The Blackrock headquarters in New York, US, on Friday, Oct. 11, 2024. BlackRock shares rise roughly 2% in Friday premarket trading after the investment firm’s assets under management beat the average analyst estimate in the third quarter. Photographer: Michael Nagle/Bloomberg (Michael Nagle/Bloomberg)

(Bloomberg) -- BlackRock Inc. called on the Federal Deposit Insurance Corp. to promptly withdraw proposed restrictions on money managers’ stakes in lenders, contending the rule change would upend index funds, make it more costly for banks to raise capital and disrupt the economy.

The proposal presents “significant risks,” BlackRock said in a letter Thursday to the FDIC. The plan could lead to “negative consequences by creating regulatory and market uncertainty and discouraging investments in bank securities,” said the world’s largest asset manager, which oversees more than $7 trillion of exchange-traded and index funds.

BlackRock was responding to an FDIC proposal to apply additional control and oversight over money managers’ larger stakes in banks, which the regulator has sought because of concerns that concentrated ownership could give firms such as BlackRock undue influence over lenders.

BlackRock, Vanguard Group and State Street Corp. are regularly among the top shareholders in almost all publicly traded US firms, and their index funds’ popularity has boosted stock ownership, including in banks. Some US lawmakers and regulators have warned the growing scale of these firms allows outsize influence over public companies, a view that money managers reject by citing their voting records in support of company management in the vast majority of situations. 

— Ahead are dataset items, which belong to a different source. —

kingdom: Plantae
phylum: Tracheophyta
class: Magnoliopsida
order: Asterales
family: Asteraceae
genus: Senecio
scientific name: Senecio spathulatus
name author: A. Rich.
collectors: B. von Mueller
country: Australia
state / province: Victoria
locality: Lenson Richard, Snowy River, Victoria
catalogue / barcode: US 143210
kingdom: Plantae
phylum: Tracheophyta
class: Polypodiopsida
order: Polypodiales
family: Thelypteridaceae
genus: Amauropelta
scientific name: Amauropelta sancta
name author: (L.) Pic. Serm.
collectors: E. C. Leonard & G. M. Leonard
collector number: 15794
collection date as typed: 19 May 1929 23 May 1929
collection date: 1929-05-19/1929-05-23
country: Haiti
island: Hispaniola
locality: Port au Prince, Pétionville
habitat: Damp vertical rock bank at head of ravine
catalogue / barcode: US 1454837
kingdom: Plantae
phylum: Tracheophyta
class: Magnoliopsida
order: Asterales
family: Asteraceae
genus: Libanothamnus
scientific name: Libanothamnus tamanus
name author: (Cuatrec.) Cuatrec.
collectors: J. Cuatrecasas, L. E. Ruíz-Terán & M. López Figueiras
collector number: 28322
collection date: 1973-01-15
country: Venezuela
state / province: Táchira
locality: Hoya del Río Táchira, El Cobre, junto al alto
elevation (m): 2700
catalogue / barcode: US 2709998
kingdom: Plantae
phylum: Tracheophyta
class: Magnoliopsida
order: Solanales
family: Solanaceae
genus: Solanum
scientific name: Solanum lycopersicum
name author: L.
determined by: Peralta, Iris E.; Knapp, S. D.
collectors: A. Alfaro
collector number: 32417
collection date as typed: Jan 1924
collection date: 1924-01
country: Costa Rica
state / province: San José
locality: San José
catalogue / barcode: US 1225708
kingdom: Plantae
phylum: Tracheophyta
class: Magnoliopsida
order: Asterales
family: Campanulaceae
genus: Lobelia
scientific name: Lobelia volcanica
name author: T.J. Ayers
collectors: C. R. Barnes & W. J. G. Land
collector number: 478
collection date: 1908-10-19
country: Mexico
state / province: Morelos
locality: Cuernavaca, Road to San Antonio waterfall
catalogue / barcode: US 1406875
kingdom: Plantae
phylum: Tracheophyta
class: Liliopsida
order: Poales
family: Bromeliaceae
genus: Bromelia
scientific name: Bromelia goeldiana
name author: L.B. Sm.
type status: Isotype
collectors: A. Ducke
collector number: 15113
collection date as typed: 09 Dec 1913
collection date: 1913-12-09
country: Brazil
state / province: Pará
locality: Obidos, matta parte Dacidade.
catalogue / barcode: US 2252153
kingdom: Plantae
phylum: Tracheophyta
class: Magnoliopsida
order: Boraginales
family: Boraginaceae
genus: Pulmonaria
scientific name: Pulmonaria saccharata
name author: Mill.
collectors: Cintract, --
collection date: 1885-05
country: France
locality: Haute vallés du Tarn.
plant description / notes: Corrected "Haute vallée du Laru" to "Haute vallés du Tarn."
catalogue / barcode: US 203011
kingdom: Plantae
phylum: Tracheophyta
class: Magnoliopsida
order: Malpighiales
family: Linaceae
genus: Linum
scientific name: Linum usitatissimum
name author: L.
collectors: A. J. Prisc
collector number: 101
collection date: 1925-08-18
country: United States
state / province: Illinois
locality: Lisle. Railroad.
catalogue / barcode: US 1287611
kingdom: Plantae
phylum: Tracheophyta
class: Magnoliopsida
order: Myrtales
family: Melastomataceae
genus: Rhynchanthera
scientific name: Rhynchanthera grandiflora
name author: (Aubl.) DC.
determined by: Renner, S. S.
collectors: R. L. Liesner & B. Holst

“The FDIC has an interest when entities seek to directly or indirectly control FDIC-supervised institutions,” the agency said in a statement. “This proposed rule would remove an existing provision in our regulation that prevents the FDIC from taking a change in bank control notice in a situation where a controlling investment is made through a holding company.”

Under current rules, some money managers have “passivity agreements” with banking regulators that allow stakes in excess of 10% if they commit not to control a lender. 

The FDIC has sought greater oversight of these agreements. Earlier this year, the agency privately sought details from BlackRock and Vanguard over their investments in banks.

BlackRock said in its letter that the FDIC is applying its oversight to certain firms as a “fait accompli” before the agency has reviewed comments on the proposal.

In a separate statement on Thursday, BlackRock said: “Demanding action before a comment period is over or before agency coordination is arbitrary and counterproductive. At a minimum, the FDIC should not act until after the agency has fully evaluated all public comments” and coordinated with the Federal Reserve and other regulators.

The FDIC’s actions could lead to delays, costs and uncertainty, especially related to rebalancing fund holdings, according to BlackRock. The rule change could also make it costlier and harder for banks to raise capital in the US stock market, the firm said.

“This decrease in buy-side demand could impair the liquidity of these bank stocks and drive down their prices,” BlackRock said in the letter.

--With assistance from Katanga Johnson.